The magazine of the Institute & Faculty of Actuaries
.

# The flaw in batting averages

o, can you tell the true batting averages of all the great and not-so-great one-day players? They’re all published and publicised, quoted, and misquoted. But does the batting average as we know it truly reflect a measure of central tendency? We don’t think so.

So, what’s wrong?
What’s wrong with the current method of calculating averages is the treatment of ‘not-outs’. The current definition of batting averages takes the total numbers of runs scored by players and divides it by the number of innings played. However, the denominator excludes the number of innings in which the batsman was not out. The logic for ignoring the not-out innings is that it is not possible to estimate the number of runs a batsman would have made had the game continued. However, this really bumps up the career batting average for late-order batsmen like Michael Bevan.
All those versed with the concept of exposed-to-risk will know there’s something wrong here. For example, if a batsman scores 300 runs in four innings of a series and is not out in each of them, his average will be infinite. In the fifth innings if he gets out for a duck, his average for the series would be a majestic 300!
Clearly, batsmen who do not have a substantial number of not-outs in their careers would not be affected much, but those late-order batsmen who stay around until the end of the innings would benefit unduly under the current method of calculating batting average.

An alternative measure
An alternative to the current method is to account for, using some proxy, the innings in which the batsman was not out. One proxy can be the career average number of minutes spent by a batsman in the middle. The problem with this proxy is that a batsman could have spent a lot of minutes in the middle, but on the non-striker’s end.
Another and a better proxy (we assert) is the career average number of balls faced per innings. This essentially uses the principle of exposed-to-risk for calculating the denominator in the average. Each inning of a player can be viewed as contributing to the ‘exposure’ and the fact that a batsman ends up being not out at the end of the innings does not indicate that the exposure was zero, since the player has had the opportunity to score runs in that innings.
We propose the following formula to calculate the following exposure:
IF Batsman = Out
THEN 1
ELSEIF Batsman = Not Out
AND NOB THEN NOB/AvgNOB
ELSE 1
ENDIF
where,
NOB = Number of balls faced in a particular innings
AvgNOB = Career average number of balls faced per innings

Therefore, for an innings in which the batsman is not out we can define the exposure as the actual number of balls faced in the innings over the average number of balls faced by the batsman in his career. This exposure is capped at one, so if the batsman is not out but has faced more than the average number of balls then he has played a ‘full’ innings for the purpose of calculating the batting average.

Does this really matter?
This depends on whether it’s Tendulkar or Bevan, Sehwag, or Klusener. Top-order batsmen are less likely to have many not-outs in their career, so the revised batting average will not be very different from the normal average. However, middle-order and lower middle-order batsmen, especially those that stick around to the end, are the ones most affected. Michael Bevan, the quintessential ‘finisher’ in one-dayers, ended with a phenomenal average of 53.58 in 232 ODIs. However, his revised average drops to 38.73!
Similarly, Lance Klusener’s average drops from 41.10 to 28.73. In our sample of batsmen, Virender Sehwag shows the maximum resistance and his average only drops from 32.44 to 31.20. We all know the reason why: he’s not very likely to remain not out at the end of 50 overs!

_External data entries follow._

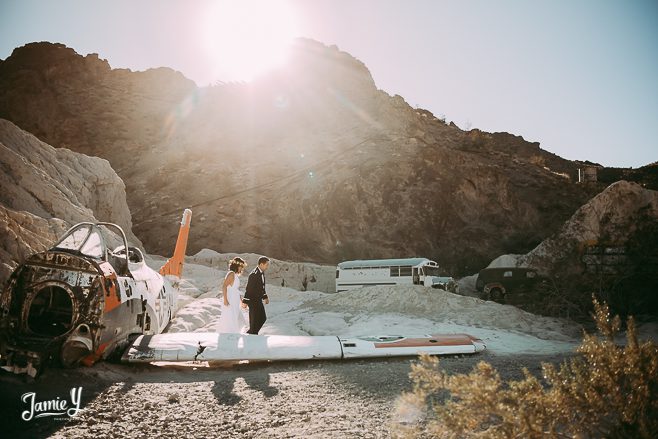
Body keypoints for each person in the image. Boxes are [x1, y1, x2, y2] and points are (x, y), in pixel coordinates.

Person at [217, 257, 248, 334]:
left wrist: (242, 302)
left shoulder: (235, 275)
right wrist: (225, 300)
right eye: (241, 267)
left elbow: (236, 290)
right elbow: (224, 286)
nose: (242, 269)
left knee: (238, 319)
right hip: (230, 300)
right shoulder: (231, 274)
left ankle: (233, 335)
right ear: (237, 266)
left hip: (235, 300)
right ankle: (228, 335)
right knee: (230, 318)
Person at [242, 256, 270, 334]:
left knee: (262, 318)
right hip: (252, 301)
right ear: (261, 264)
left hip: (258, 300)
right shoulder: (254, 274)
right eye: (267, 265)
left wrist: (265, 297)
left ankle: (252, 333)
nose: (268, 267)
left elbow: (262, 287)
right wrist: (245, 301)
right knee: (254, 321)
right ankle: (252, 334)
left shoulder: (261, 273)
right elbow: (249, 289)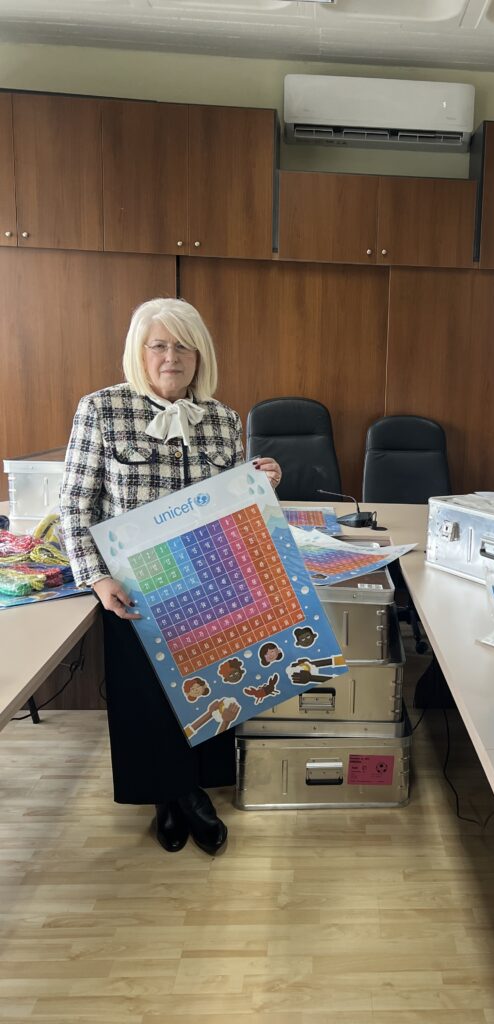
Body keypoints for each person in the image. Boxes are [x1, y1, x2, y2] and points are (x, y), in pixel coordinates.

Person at [59, 297, 281, 855]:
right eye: (158, 345)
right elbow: (75, 504)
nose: (171, 357)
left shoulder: (224, 418)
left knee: (209, 689)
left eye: (183, 346)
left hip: (208, 581)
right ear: (139, 352)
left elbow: (229, 500)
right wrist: (96, 577)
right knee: (149, 697)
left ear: (200, 354)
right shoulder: (102, 409)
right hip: (132, 585)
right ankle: (169, 797)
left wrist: (260, 480)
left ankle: (192, 790)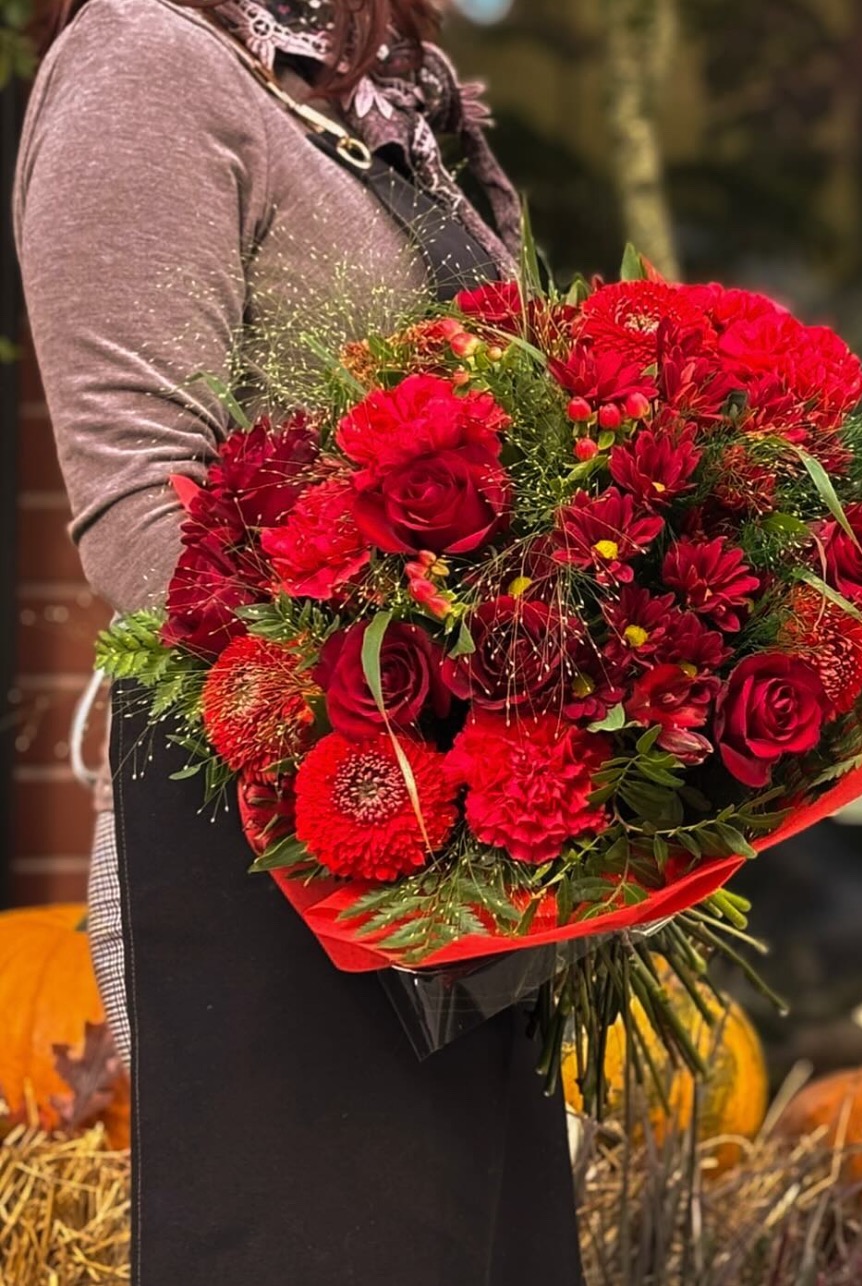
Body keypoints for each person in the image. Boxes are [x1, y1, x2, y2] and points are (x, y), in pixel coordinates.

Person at [13, 0, 584, 1281]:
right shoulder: (144, 64)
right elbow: (136, 510)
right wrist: (384, 701)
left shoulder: (385, 91)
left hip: (454, 839)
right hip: (274, 831)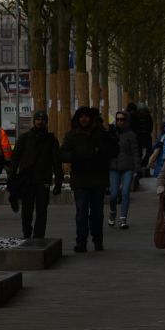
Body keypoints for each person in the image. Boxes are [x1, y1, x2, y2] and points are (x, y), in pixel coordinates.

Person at [61, 107, 114, 253]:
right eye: (81, 117)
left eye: (87, 117)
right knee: (81, 212)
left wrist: (100, 153)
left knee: (97, 212)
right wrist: (75, 156)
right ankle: (81, 241)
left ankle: (98, 240)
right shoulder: (72, 135)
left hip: (98, 178)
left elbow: (111, 152)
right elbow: (63, 153)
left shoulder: (101, 134)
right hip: (80, 179)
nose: (84, 119)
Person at [8, 110, 63, 239]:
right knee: (27, 210)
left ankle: (39, 236)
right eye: (38, 119)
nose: (40, 121)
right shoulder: (24, 138)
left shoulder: (51, 140)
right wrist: (12, 176)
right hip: (27, 180)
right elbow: (15, 158)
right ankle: (27, 234)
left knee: (42, 210)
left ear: (46, 122)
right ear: (34, 121)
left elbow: (56, 162)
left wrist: (58, 181)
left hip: (43, 179)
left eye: (43, 119)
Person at [107, 110, 139, 228]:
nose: (120, 121)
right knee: (114, 194)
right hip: (113, 167)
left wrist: (137, 167)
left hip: (127, 167)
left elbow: (135, 151)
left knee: (125, 192)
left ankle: (123, 218)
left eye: (122, 119)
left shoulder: (131, 135)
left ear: (126, 121)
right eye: (118, 119)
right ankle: (112, 212)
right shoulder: (111, 133)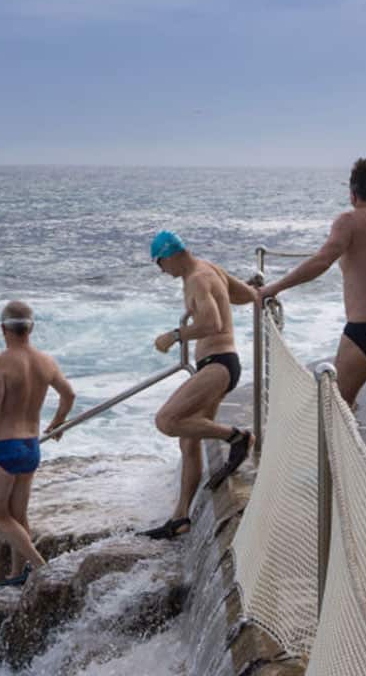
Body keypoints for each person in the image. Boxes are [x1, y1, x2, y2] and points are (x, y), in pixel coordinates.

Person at [259, 158, 366, 480]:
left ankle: (333, 477)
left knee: (335, 407)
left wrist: (273, 287)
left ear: (353, 193)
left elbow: (321, 261)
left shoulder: (349, 222)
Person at [141, 230, 257, 540]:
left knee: (167, 421)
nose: (162, 272)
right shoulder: (210, 269)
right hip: (220, 363)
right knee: (188, 439)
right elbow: (244, 294)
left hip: (217, 365)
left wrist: (174, 335)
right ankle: (180, 518)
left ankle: (238, 438)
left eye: (159, 264)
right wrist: (262, 291)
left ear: (169, 255)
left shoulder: (196, 279)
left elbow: (212, 323)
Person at [0, 301, 76, 588]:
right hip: (30, 446)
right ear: (31, 328)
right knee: (17, 515)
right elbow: (69, 395)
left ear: (3, 329)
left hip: (3, 448)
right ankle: (17, 574)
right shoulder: (46, 362)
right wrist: (57, 424)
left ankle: (40, 565)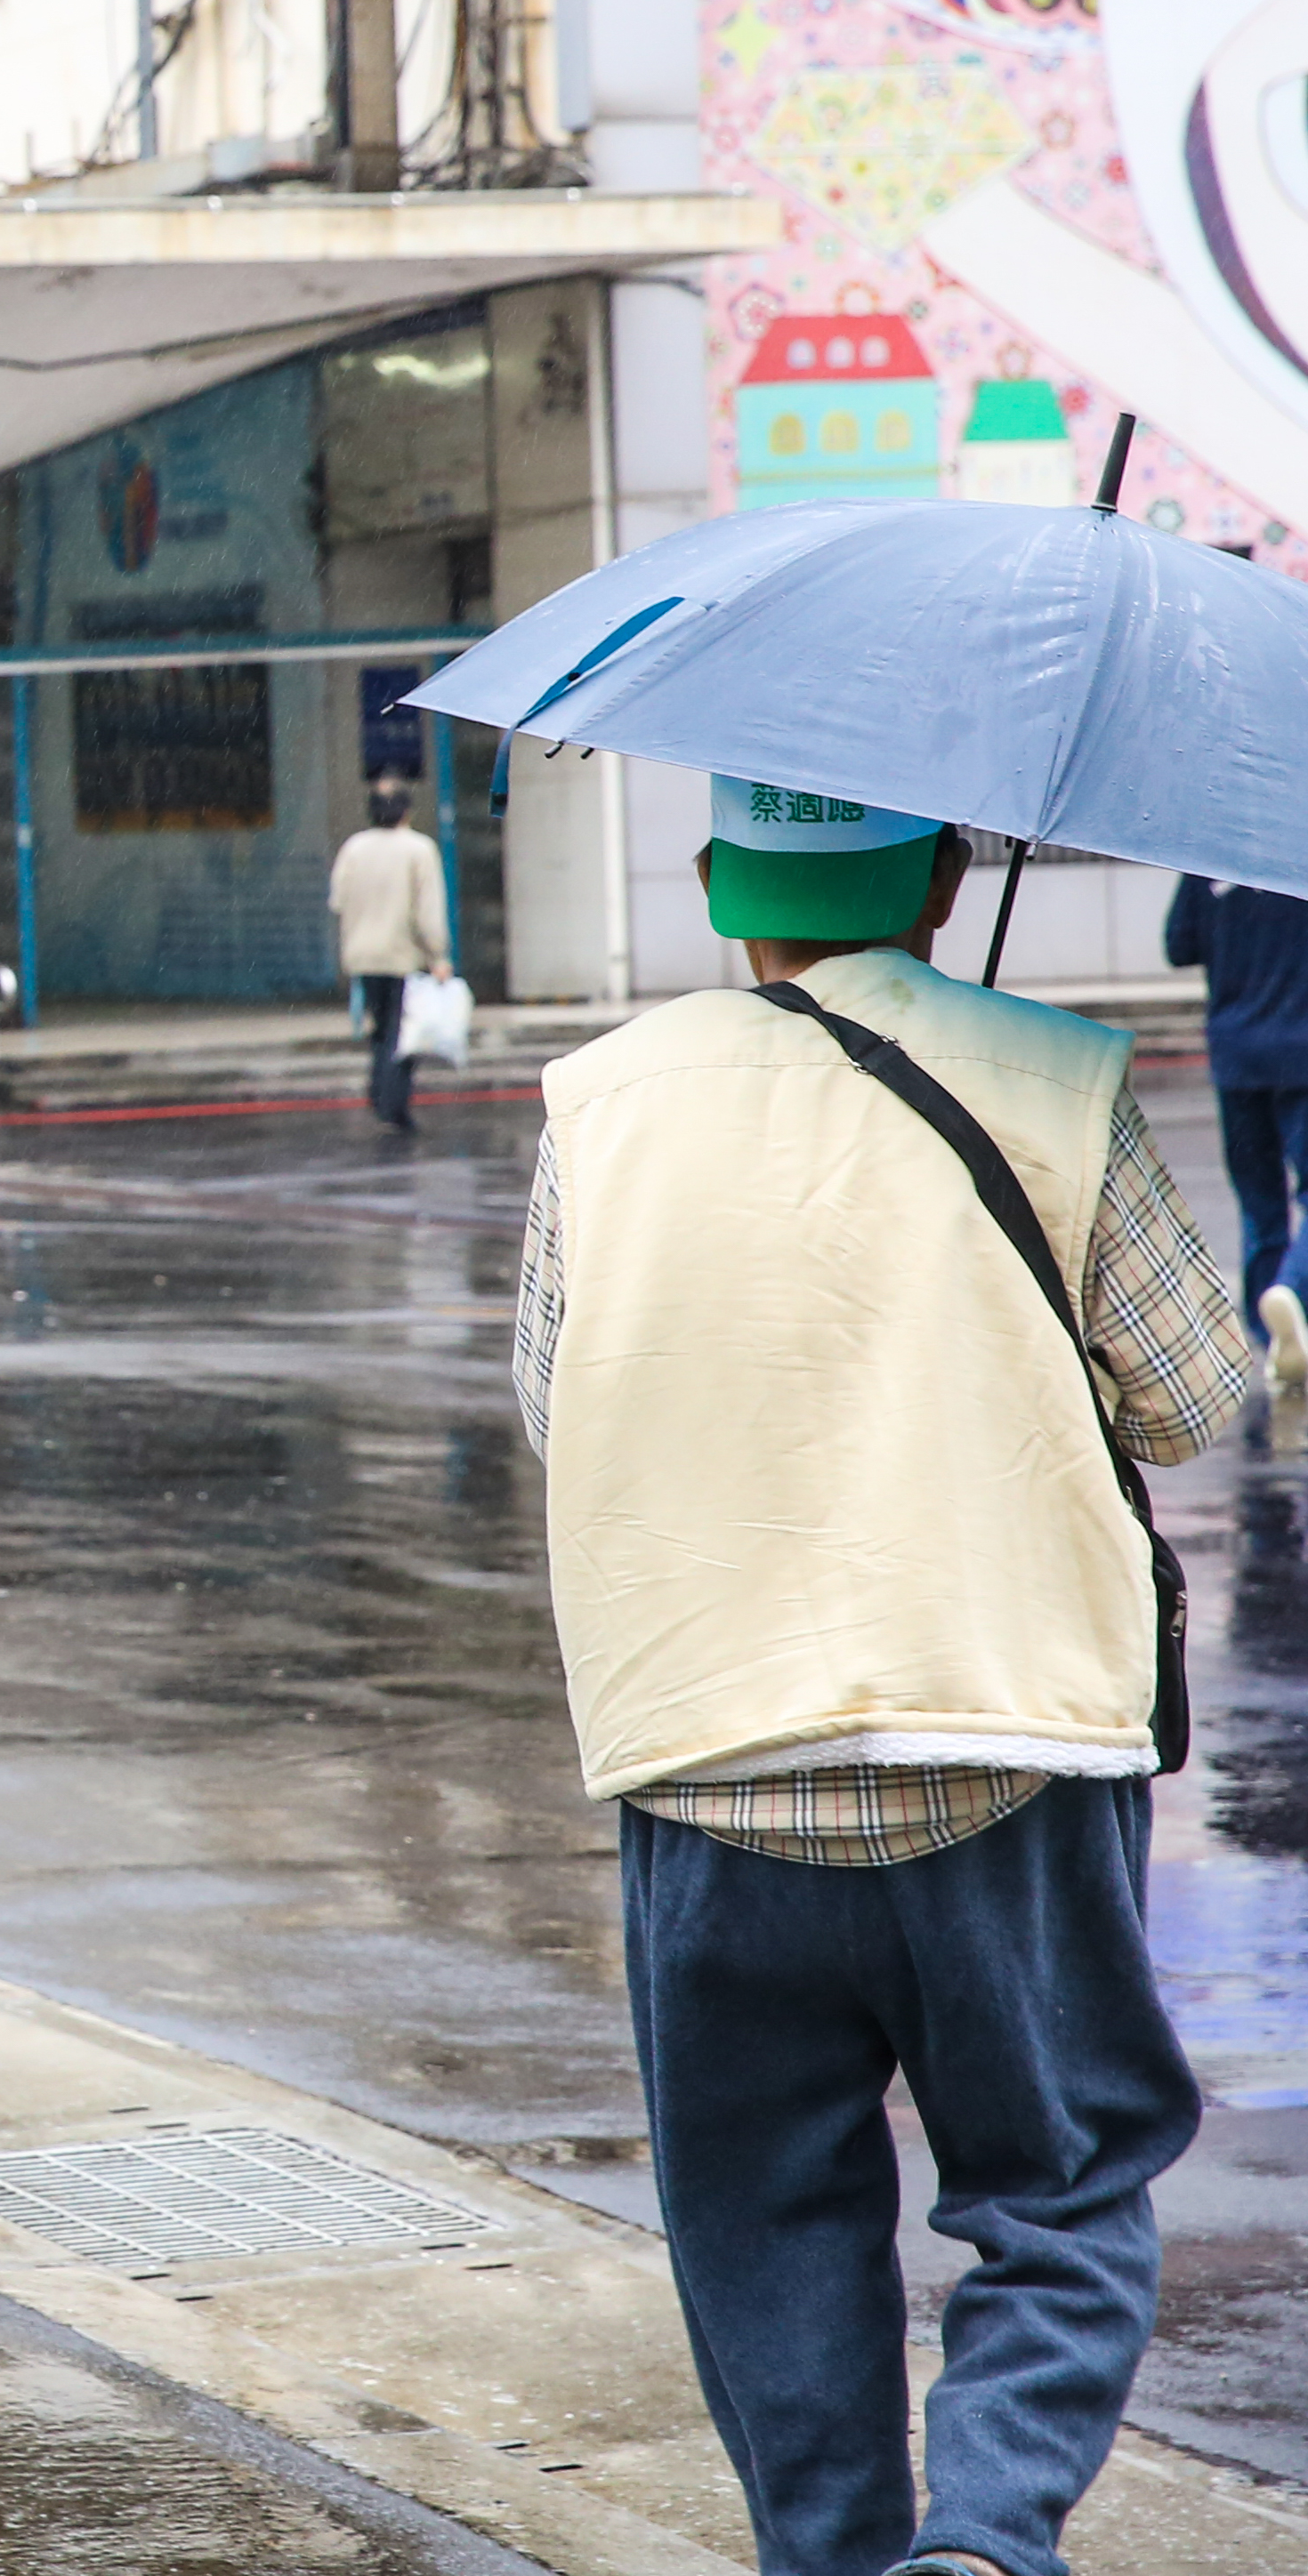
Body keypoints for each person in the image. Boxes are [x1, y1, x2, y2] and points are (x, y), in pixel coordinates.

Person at [515, 779, 1249, 2576]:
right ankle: (986, 2534)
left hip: (710, 1750)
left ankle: (832, 2553)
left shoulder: (601, 1101)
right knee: (1060, 2188)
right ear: (941, 876)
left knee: (760, 2215)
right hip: (998, 1739)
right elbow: (1193, 1391)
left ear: (712, 891)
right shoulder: (1057, 1075)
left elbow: (559, 1399)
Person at [1159, 872, 1308, 1388]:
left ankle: (1274, 1347)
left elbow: (1179, 944)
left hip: (1236, 1057)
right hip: (1302, 1054)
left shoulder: (1212, 866)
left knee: (1259, 1207)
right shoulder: (1298, 859)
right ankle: (1292, 1293)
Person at [330, 778, 453, 1131]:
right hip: (402, 956)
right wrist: (438, 956)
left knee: (380, 1028)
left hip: (362, 955)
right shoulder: (419, 849)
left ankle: (379, 1093)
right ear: (406, 811)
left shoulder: (354, 848)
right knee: (402, 1034)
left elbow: (338, 899)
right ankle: (392, 1104)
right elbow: (428, 912)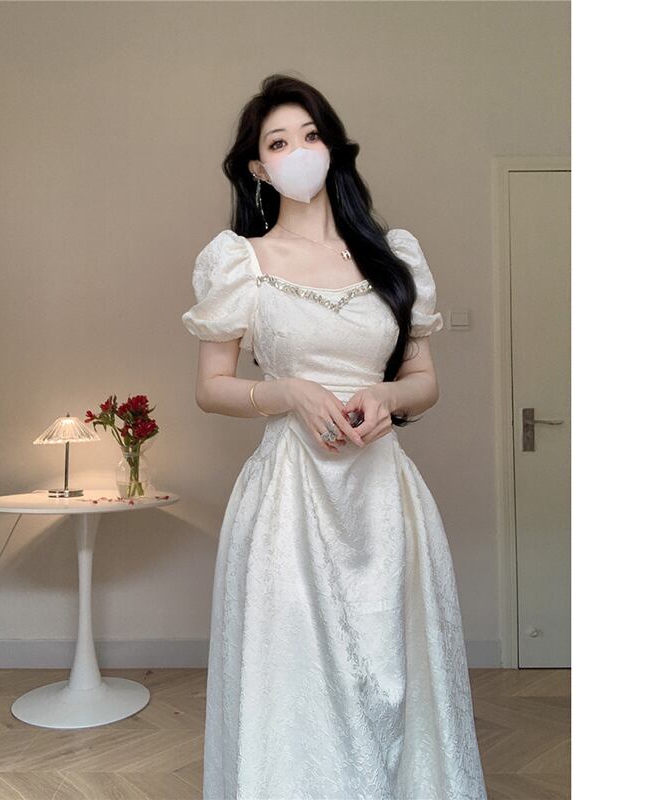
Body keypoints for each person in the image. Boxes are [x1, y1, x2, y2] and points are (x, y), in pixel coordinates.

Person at [181, 74, 487, 800]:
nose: (298, 151)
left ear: (333, 147)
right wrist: (286, 392)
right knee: (296, 680)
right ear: (258, 168)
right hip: (289, 502)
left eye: (310, 135)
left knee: (397, 671)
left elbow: (423, 379)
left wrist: (388, 395)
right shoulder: (240, 261)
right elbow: (210, 387)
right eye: (278, 142)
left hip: (383, 497)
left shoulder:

Do the results make sense?
Table 1 shows the results for the sample batsmen we looked at sorted by the drop in their averages. The top 10 batsmen in the table whose averages have dropped the most are all middle-order batsmen. Of these, five are Aussies.
An alternative, and simpler way of calculating the revised average is to deduct from the normal average the proportion of not-outs to matches. This gives the estimate (shown as ‘revised average (2)’ in table 1) that has an error on average of less than half a run. The method gives an estimate of the average score that is reasonable.
Comparing the two averages with the median score also illustrates that the revised average is closer to the median than the normal average. However, the median is still lower than both the revised and the normal average. This indicates that the distribution of runs scored by batsmen is positively skewed that is, there are a few high scores above the median which push the averages up.
We believe that our proposed adjustment to the current methodology for calculating batting average has some advantages and is a better reflection of the underlying central tendency. In our sample, Viv Richards has the second-highest normal average. Under the revised method, Richards moves to the top, with Sachin Tendulkar moving to the second position and Ricky Ponting at 3. That sounds about right!

07_05_07.pdf